### Page text:
++++++++++++++++++++

Aston Martin has been perennially unprofitable throughout its 107-year history, so every new car has been “make or break.” It’s gone bankrupt seven times. Yet never has there been a crucial new model quite like the DBX.
If all goes to plan—and things rarely do for Aston Martin—it will be the company’s best-selling model ever. It should drag the little British sports car maker to the sunny uplands of sustained profitability, boosting total production by 70 per cent. The DBX is also the company’s first SUV, as Aston Martin follows the lead of other European sports car makers which have compromised their sporting souls in the search for juicier profits—or, in Aston’s case, any profit at all. Even those sports car diehards Ferrari and Lotus have SUVs on the way.

++++++++++++++++++++

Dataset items
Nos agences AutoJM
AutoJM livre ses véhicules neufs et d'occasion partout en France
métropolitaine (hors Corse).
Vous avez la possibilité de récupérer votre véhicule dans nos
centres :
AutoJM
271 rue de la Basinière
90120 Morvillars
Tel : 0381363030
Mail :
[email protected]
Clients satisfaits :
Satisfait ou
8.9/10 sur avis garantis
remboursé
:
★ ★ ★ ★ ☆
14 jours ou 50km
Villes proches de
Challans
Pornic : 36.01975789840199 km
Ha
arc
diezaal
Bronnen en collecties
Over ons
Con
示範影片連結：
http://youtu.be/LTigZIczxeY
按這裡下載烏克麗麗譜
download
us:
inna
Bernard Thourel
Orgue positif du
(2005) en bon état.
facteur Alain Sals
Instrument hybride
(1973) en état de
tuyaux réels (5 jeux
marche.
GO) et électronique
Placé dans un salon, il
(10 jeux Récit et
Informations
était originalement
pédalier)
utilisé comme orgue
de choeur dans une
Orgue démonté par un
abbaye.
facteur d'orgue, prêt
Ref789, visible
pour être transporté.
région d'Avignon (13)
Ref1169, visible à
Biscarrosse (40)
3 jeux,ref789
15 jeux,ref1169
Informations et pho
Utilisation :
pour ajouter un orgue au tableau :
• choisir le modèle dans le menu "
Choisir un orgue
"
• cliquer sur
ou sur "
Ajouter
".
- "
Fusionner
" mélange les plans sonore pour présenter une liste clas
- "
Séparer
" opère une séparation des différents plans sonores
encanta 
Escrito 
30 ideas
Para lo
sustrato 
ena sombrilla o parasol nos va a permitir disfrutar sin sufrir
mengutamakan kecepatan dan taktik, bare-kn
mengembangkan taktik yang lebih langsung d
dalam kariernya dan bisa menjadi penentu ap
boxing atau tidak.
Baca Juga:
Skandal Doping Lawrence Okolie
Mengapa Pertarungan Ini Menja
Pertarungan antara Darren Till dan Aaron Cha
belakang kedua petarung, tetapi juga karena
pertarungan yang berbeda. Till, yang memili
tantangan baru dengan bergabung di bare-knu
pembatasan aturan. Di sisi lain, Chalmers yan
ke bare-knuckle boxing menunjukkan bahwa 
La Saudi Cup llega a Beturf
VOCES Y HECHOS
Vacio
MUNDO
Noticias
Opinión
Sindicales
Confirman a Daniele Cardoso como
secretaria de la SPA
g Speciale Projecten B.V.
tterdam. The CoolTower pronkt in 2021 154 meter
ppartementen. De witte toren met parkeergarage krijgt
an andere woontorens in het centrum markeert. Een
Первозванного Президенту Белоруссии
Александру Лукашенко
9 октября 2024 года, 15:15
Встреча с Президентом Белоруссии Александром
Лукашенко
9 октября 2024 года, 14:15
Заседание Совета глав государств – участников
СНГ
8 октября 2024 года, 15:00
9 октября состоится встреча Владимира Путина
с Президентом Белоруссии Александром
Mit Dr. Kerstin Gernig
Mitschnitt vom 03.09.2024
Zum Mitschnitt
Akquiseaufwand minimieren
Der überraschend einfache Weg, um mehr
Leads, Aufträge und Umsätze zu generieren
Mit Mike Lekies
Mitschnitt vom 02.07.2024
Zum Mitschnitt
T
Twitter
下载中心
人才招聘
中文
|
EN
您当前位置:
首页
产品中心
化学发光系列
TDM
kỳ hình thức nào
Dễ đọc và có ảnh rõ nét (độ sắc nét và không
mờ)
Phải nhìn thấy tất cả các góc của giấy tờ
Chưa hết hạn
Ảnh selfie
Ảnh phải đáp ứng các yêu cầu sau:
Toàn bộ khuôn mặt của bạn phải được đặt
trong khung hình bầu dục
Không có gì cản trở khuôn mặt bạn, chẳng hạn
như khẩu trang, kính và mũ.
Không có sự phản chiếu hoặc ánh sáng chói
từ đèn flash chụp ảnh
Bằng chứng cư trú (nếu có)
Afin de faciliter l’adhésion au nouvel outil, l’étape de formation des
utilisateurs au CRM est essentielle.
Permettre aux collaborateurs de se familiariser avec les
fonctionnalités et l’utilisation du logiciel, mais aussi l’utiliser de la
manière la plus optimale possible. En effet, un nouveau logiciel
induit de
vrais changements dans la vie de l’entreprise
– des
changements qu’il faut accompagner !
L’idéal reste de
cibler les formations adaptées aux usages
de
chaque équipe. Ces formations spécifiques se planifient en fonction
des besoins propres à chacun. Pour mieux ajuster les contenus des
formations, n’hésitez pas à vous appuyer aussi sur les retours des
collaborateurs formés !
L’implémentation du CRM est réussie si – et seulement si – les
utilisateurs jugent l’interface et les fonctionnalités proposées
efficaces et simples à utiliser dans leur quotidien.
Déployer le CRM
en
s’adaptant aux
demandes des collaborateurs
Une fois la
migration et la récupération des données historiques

++++++++++++++++++++

### What is being asked:
Please repeat the Aston Martin text word for word between "Aston Martin has" and "on the way.", inclusive. Rely only on the Aston Martin text, not on the entries.

### Exercise response:
Aston Martin has been perennially unprofitable throughout its 107-year history, so every new car has been “make or break.” It’s gone bankrupt seven times. Yet never has there been a crucial new model quite like the DBX.
If all goes to plan—and things rarely do for Aston Martin—it will be the company’s best-selling model ever. It should drag the little British sports car maker to the sunny uplands of sustained profitability, boosting total production by 70 per cent. The DBX is also the company’s first SUV, as Aston Martin follows the lead of other European sports car makers which have compromised their sporting souls in the search for juicier profits—or, in Aston’s case, any profit at all. Even those sports car diehards Ferrari and Lotus have SUVs on the way.